“Ce l’ho con il mondo, volevo farla finita”, è quello che ha detto ai carabinieri un 17enne che si è presentato alla festa di fine anno a scuola vestito con una tuta mimetica e estratto dal fodero di chitarra un fucile contenente una sola cartuccia, una trentina in tasca e tre confezioni a portata di mano.

E’ quello accaduto al liceo Bagatta di Desenzano del Garda che ieri sembrava essere uno di quei college degli Stati Uniti, tristemente protagonisti, troppo spesso, delle cronache per stragi di innocenti. (foto by InfoPhoto)

Nella scuola italiana però tutto è finito bene, le insegnanti si sono insospettite del ragazzo vestito in quel modo e con una grande borsa con sé, una docente gli chiede cosa stia facendo e dopo le parole non troppo tranquillizzanti del giovane scatta l’allarme a scuola, un fuggi fuggi e il preside che chiama i carabinieri. Il 17enne a quel punto cerca di scappare ma viene fermato e disarmato.

L’arma risulta essere un fucile semi automatico da caccia, ai militari durante un primo interrogatorio ha dichiarato che non voleva fare male ai compagni ma solo che voleva compiere un atto dimostrativo perché come poi dichiarato “lui è contro la guerra e la violenza”.

“Un ragazzo difficile da gestire”, a detta dei suoi docenti che hanno dichiarato: “uno studente problematico rovinato anche da genitori con i quali è sempre stato impossibile confrontarsi perchè lo hanno sempre difeso, lo scorso anno avevamo segnalato all’ex dirigente scolastico la situazione relativa a questo studente decine di volte ma purtroppo i dirigenti spesso devono seguire diversi istituti e noi docenti ci troviamo a dover affrontare da soli tante problematiche”.

Lo scorso anno, quando aveva partecipato al test Invalsi, la prova scritta che ha lo scopo di valutare i livelli di apprendimento degli studenti, aveva consegnato un elaborato pieno di frasi surreali, scritte strane, persino svastiche.
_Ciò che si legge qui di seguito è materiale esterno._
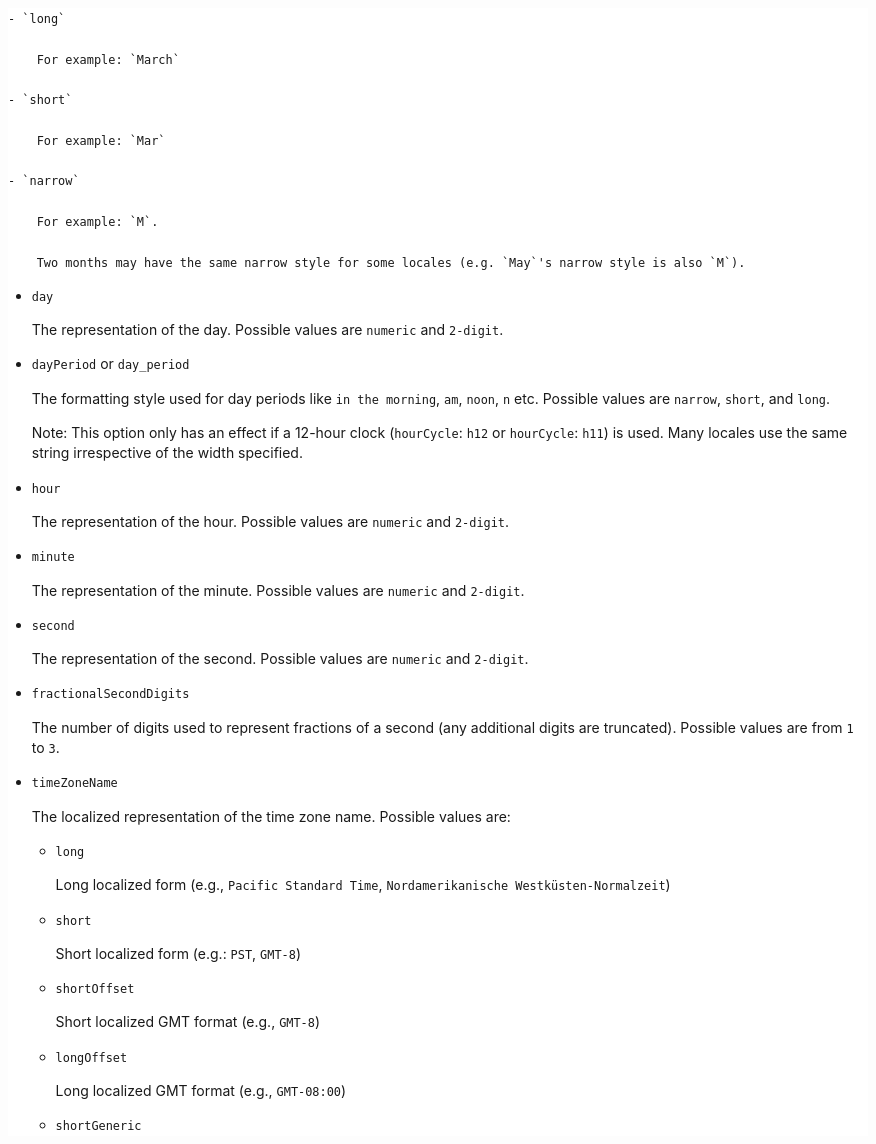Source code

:     - `long`

        For example: `March`

    - `short`

        For example: `Mar`

    - `narrow`

        For example: `M`.

        Two months may have the same narrow style for some locales (e.g. `May`'s narrow style is also `M`).

- `day`

    The representation of the day. Possible values are `numeric` and `2-digit`.

- `dayPeriod` or `day_period`

    The formatting style used for day periods like `in the morning`, `am`, `noon`, `n` etc. Possible values are `narrow`, `short`, and `long`.

    Note: This option only has an effect if a 12-hour clock (`hourCycle`: `h12` or `hourCycle`: `h11`) is used. Many locales use the same string irrespective of the width specified.

- `hour`

    The representation of the hour. Possible values are `numeric` and `2-digit`.

- `minute`

    The representation of the minute. Possible values are `numeric` and `2-digit`.

- `second`

    The representation of the second. Possible values are `numeric` and `2-digit`.

- `fractionalSecondDigits`

    The number of digits used to represent fractions of a second (any additional digits are truncated). Possible values are from `1` to `3`.

- `timeZoneName`

    The localized representation of the time zone name. Possible values are:

    - `long`

        Long localized form (e.g., `Pacific Standard Time`, `Nordamerikanische Westküsten-Normalzeit`)

    - `short`

        Short localized form (e.g.: `PST`, `GMT-8`)

    - `shortOffset`

        Short localized GMT format (e.g., `GMT-8`)

    - `longOffset`

        Long localized GMT format (e.g., `GMT-08:00`)

    - `shortGeneric`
Il test era stato invalidato. Quando a poche settimane dalla fine dell’anno i docenti, come da prassi, avevano avvisato la famiglia che il ragazzo sarebbe stato bocciato, la madre aveva reagito al telefono in modo molto duro. “Disse che non capivamo nulla, che avrebbe ritirato il figlio dalla scuola. Poi cambiò idea ma pretese che venisse assegnato ad un’altra sezione e ovviamente l’accontentarono” ha ricordato un docente. “Quest’anno il profitto scolastico andava meglio, non il comportamento” ha concluso.